• Records for this exercise

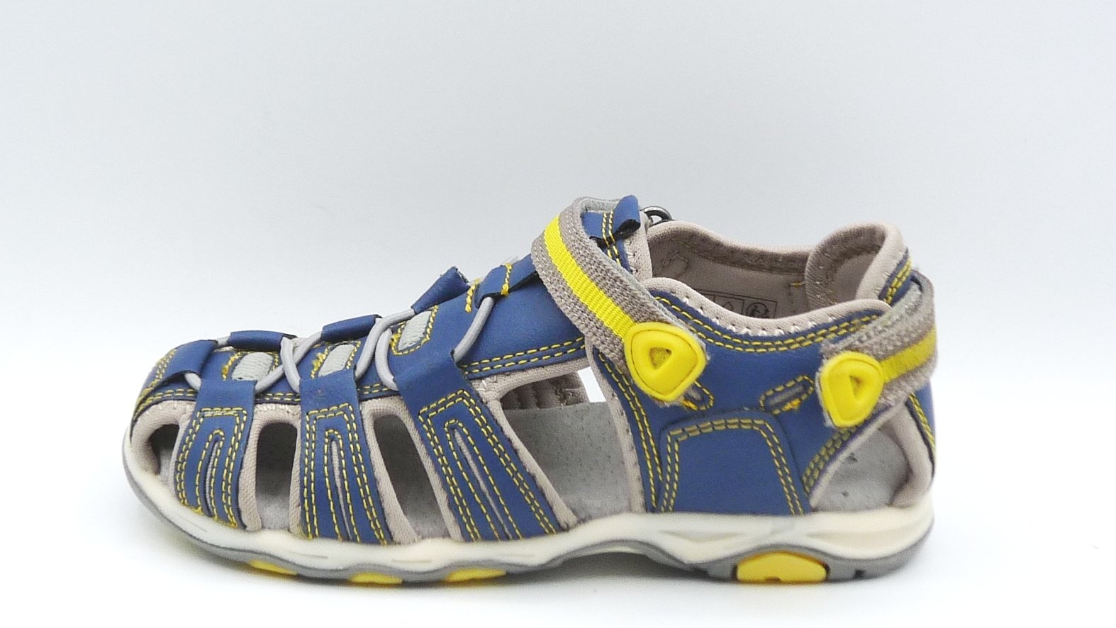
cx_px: 567
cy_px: 267
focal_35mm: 62
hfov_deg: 33.8
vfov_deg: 19.4
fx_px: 1835
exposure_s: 1/200
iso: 100
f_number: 4.5
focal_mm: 5.6
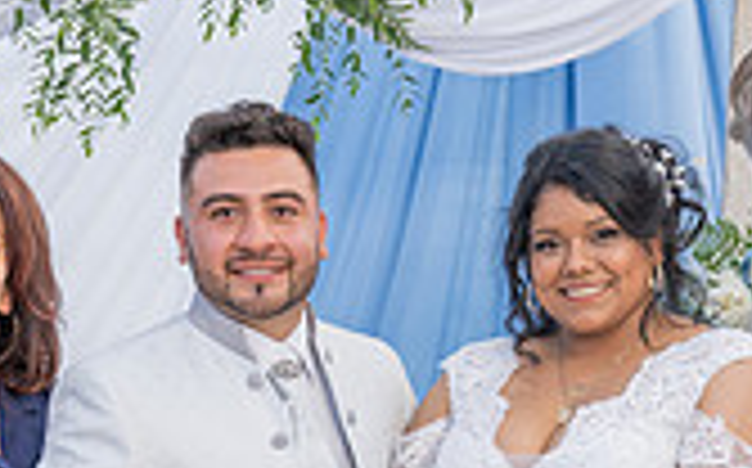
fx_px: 1884
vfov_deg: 13.4
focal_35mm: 92
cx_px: 450
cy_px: 704
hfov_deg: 22.5
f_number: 5.6
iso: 200
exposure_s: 1/125
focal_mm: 26
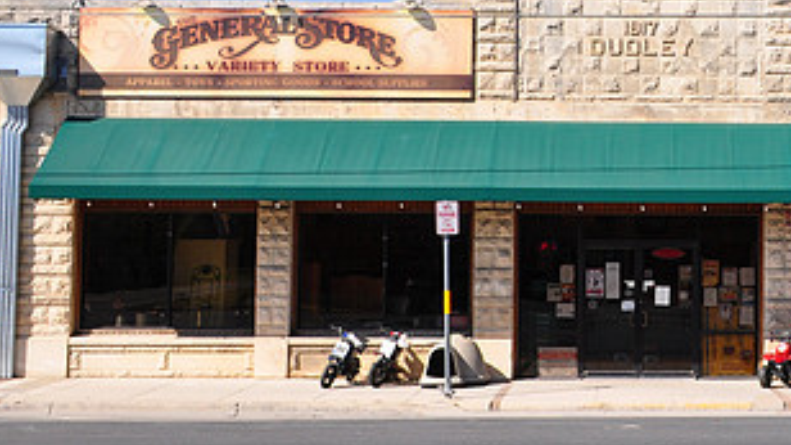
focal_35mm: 71
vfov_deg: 16.9
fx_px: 1489
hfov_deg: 28.9
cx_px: 670
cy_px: 125
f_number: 14
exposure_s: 1/160
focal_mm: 24
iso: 200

• Your assignment
Output exactly and only the lines from the line containing "focal_35mm: 62" to the end of the entries, both included, and omit every picture.

• Task answer
focal_35mm: 62
hfov_deg: 33.8
vfov_deg: 19.4
fx_px: 1835
exposure_s: 1/200
iso: 100
f_number: 4.5
focal_mm: 5.6
fx_px: 1884
vfov_deg: 13.4
focal_35mm: 92
cx_px: 450
cy_px: 704
hfov_deg: 22.5
f_number: 5.6
iso: 200
exposure_s: 1/125
focal_mm: 26
focal_35mm: 71
vfov_deg: 16.9
fx_px: 1489
hfov_deg: 28.9
cx_px: 670
cy_px: 125
f_number: 14
exposure_s: 1/160
focal_mm: 24
iso: 200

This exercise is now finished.